The rabbit was selected since it is one of the most commonly used experimental animals. It is well known that the mid-diaphyseal bone is the preferred site for transcortical bulk implants by virtue of its mechanical and biological characteristics [
23], whereas metaphyseal sites are preferred for analyzing spongy bone interactions with granular materials [
18]. However, there are several reasons in our study for the choice of the mid-diaphyseal femur. First of all, there were similarities of fracture toughness of this site between human and rabbits [
24]. The second reason—certainly not the least important—was related to the different metabolism of long bones: the metabolic activity of the bone tissue, which is the cellular activities of bone remodeling, was greater at the metaphyseal level, intermediate at the epiphyseal level, and lower at the diaphyseal level [
25]. Rabbit had faster skeletal change and bone turnover than primates [
24], so an implant in mid-diaphysis could produce outcomes nearest to those achievable in man. Besides, the analysis of possible negative effects on bone processes by ions releasing from the glass dissolution could probably be better achieved in sites with a low turnover.
The routinely-used glasses are typically employed with two particle size ranges: a narrow particle size, i.e., 200–350 µm [
26,
27,
28], and a large particle size, 500–800 µm [
29,
30,
31], without greatly different outcomes despite the different surface/volume ratio [
32]. Since in the rabbit, the amount of silicon excreted after a glass implant was particularly elevated in the first 2 months [
27], we decided to decrease the size of the glass granules to speed up the ion release. Because of the small size of the granules used in this study (about 60 μm), there was a great release of ions, and this could greatly affect the bone regeneration processes.

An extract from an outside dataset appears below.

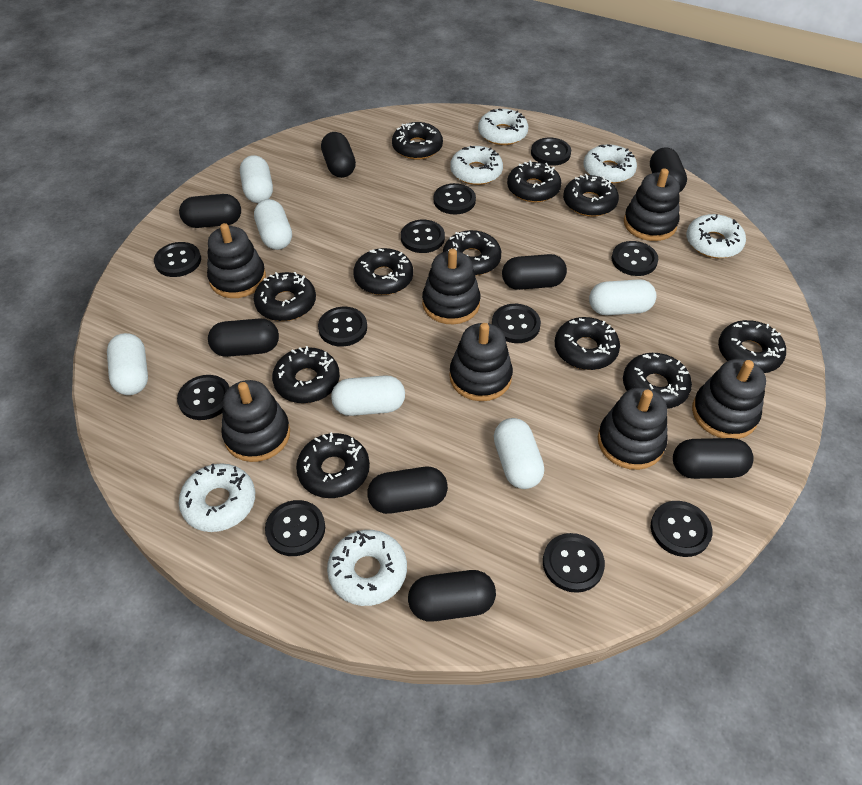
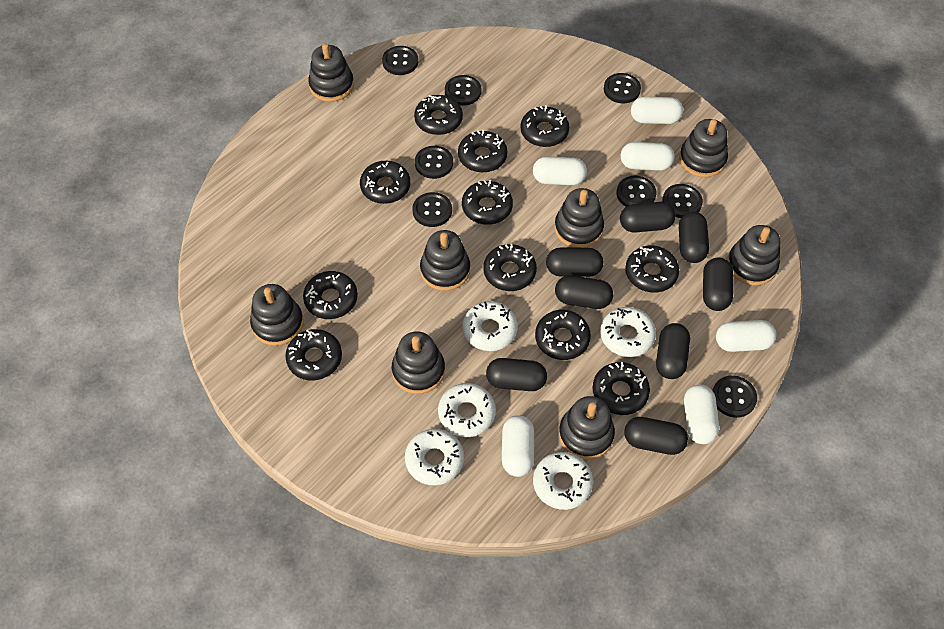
black button: [154,242,201,277] [177,375,230,420] [265,500,325,556] [318,307,367,347] [401,220,445,253] [434,183,476,215] [492,304,541,343] [531,138,571,166] [543,533,605,593] [612,241,658,276] [651,501,713,557] = 11 -> [382,46,418,75] [412,192,452,227] [415,146,453,179] [445,75,481,106] [604,73,641,103] [617,176,656,207] [662,184,703,218] [712,375,757,418] = 8
black stacking toy: [207,223,266,298] [221,380,290,462] [422,248,480,324] [449,323,513,401] [598,387,668,470] [624,168,680,241] [692,359,766,439] = 7 -> [250,284,304,346] [308,44,354,102] [392,332,445,394] [420,230,470,291] [554,188,604,248] [559,396,615,460] [679,119,728,178] [727,225,780,286] = 8
white donut: [179,463,255,532] [327,530,407,606] [450,146,503,185] [478,108,528,145] [583,144,637,184] [686,214,746,258] = 6 -> [405,429,464,485] [438,383,496,437] [463,301,518,351] [533,452,593,510] [600,307,656,357] = 5

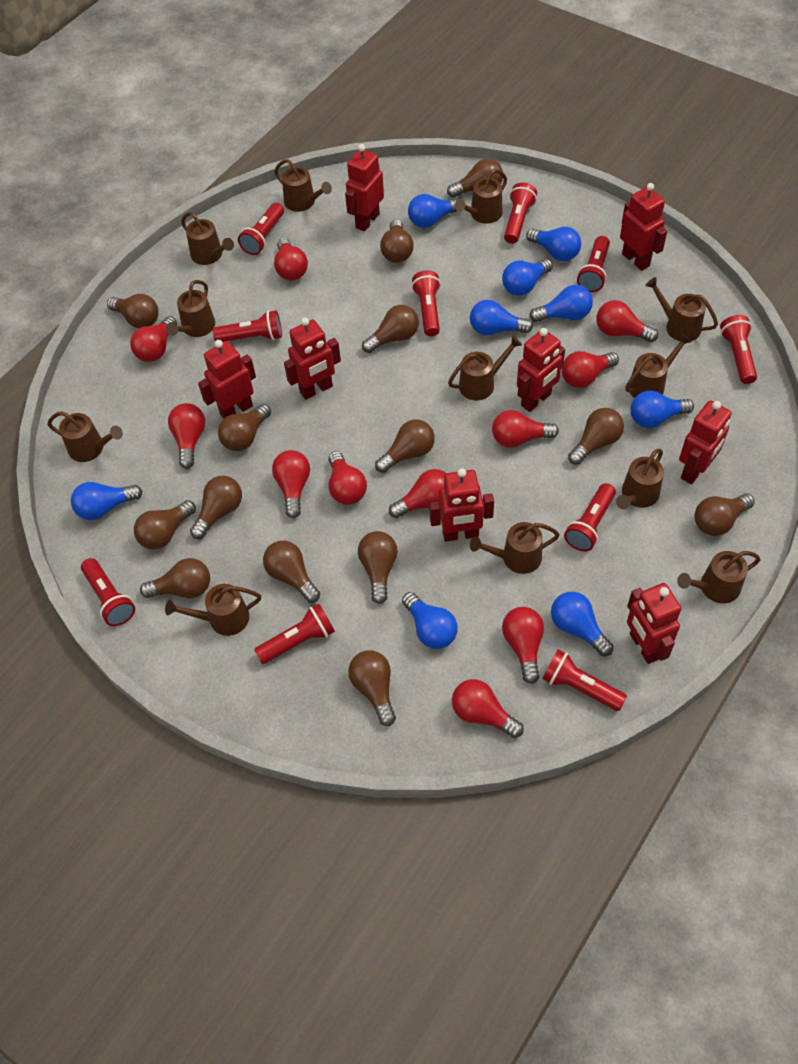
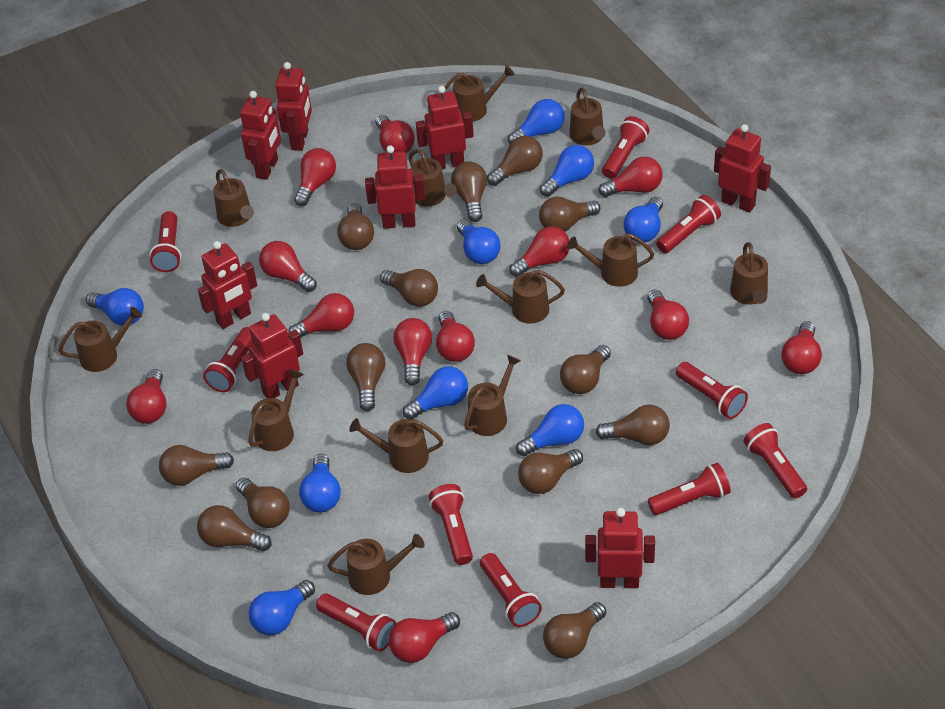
brown light bulb: [107,294,159,328] [134,500,196,549] [140,558,210,598] [190,476,242,539] [218,404,271,451] [263,541,320,603] [348,650,396,726] [358,531,398,604] [362,305,419,353] [375,419,435,473] [380,219,414,263] [447,158,503,198] [568,408,624,465] [694,493,755,536] = 14 -> [159,445,234,486] [197,505,272,551] [236,478,290,528] [337,203,374,250] [346,343,385,411] [380,269,438,307] [451,162,487,222] [487,136,543,186] [518,449,583,494] [539,197,600,232] [543,602,607,659] [560,345,611,394] [595,405,670,445] = 13
red light bulb: [130,316,177,362] [168,403,205,469] [272,450,310,518] [274,238,308,280] [328,451,367,505] [389,469,446,518] [452,679,524,738] [492,410,559,448] [502,607,544,684] [562,351,619,388] [596,300,658,342] = 11 -> [126,369,166,424] [259,241,317,292] [288,293,354,338] [294,148,336,206] [376,115,415,153] [389,612,460,663] [394,318,432,385] [436,311,475,362] [509,227,569,277] [598,157,663,197] [647,289,689,340] [781,321,822,374] = 12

Results not only showed that all these novel glasses did not jeopardize the bone repair, but, on the contrary and above all Sr-glasses, they induced a pronounced, greater than control, hole closure, especially for Sr-glasses. In glass-grafted defects, the new bone was formed in a statistically significant greater amount along the edge of the surgically produced hole; moreover small composites (bone/granule) were formed or new bone formations were detected inside the hole or in the medullar cavity, in close proximity to the hole, in particular when Sr-glasses were used as graft.
All the composite formations contained new granules formed by re-mineralization (precipitation) of ions coming from the glass dissolution. Such formations were particularly abundant in Sr-glasses and contained, in addition to calcium and phosphorus, also a good amount of strontium. The presence of newly formed bone surrounding the granules or in the medullar cavity, particularly in proximity to the Sr-containing granules should be pointed out; this fact seems to indicate a possible role of this element in forming material surfaces with osteoconductive effect, or to have a beneficial role on bone processes and repair.